The blind old priest in rural Finland hired an ex-con to read his mail. Maybe she was a murderer. Maybe she was innocent. Whatever the case, she brought enough real-world cynicism to her reading job to sway the old man.
Letters came. People wanted help with this and that: Sickness. Poverty. Death Troubles with the law. More sickness. They wanted God-help and the priest’s duty or calling or reputation was that he prayed and stuff happened in the real world. So the ex-con read the letters and the priest prayed. Except the ex-con’s readings, which included critical questions for the priest, gradually exposed his shaky foundations.
What a fool I’ve been, all these years.
The Finnish film “Letters to Father Jacob” continues with a twist, but the question “How have I spent my life and what do I have to show for it?” is central to all that happens next.
Seven critical questions help frame how we progress in our quest to balance work, art and economics in real life. One of those questions has to do with where we aim all our efforts: “Where does my ladder lean?” Common assumptions about work include the notion that you want the corner office and the big stock options that come with the high-octane positions.

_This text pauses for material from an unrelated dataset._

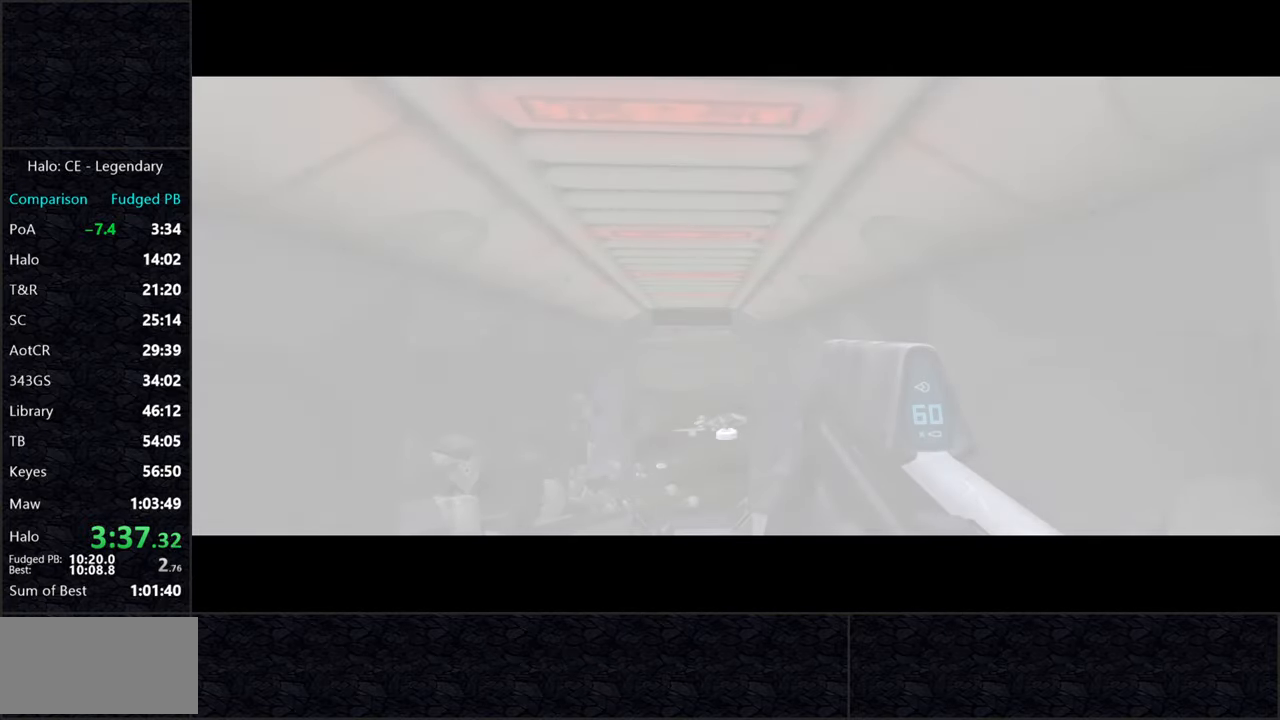
Gameplay with keyboard and mouse; each line is a JSON object with the keys and mouse buttons held at the frame after it. "events" lists presses ("down") and releases ("up") of "2", "3", "a", "alt", "c", "caps_lock", "ctrl", "d", "e", "escape", "f", "g", "q", "r", "s", "shift", "space", "tab", "v", "w", "x", "z", "mouse_left" and "mouse_right" between this image and that frame as [ms after this image, input, new state], when the widget could be followed in between. "mouse_left", "mouse_right" = the "left", "right" buttons of the "mouse" list. No other keys are recorded. Not read: mouse_move.
{"keys": [], "mouse": [], "events": []}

Of course you do: money and power are on everyone’s radar. Writers and artists want fame and money. Athletes want wins and fat contracts. Televangelists want souls with wallets. We all aim at something because that’s how we motivate ourselves.
It’s worth asking again and again what it is we are aiming at. At any point on the ladder it makes sense to stop and consider our end-goal. Especially because our work or art exacts a price from us. We’re used to the notion of the corporate executive who sacrifices family life and interpersonal relationships in his or her climb. But the craftsman or artist also pays a price: maybe relationships. But for certain the crafter or artist pays a price of looking at the world in a particular way. They move through the world with that bit of art or craft as a centerpiece—their own tool set for processing the world. Or perhaps the ladder is a ladder of faith and suddenly you wonder if it leans against, well, anything.
Anything at all.
This is not a rant against aggressive career movement. It is not a diatribe against capitalistic acquisition. It is a lament that there are not more Father Jacobs out there with an existential intelligence and a passion for listening and, well, seeking help for others. And maybe this is a plea for some to keep on seeking and to keep on waiting.
Perhaps there are unseen things worth desiring.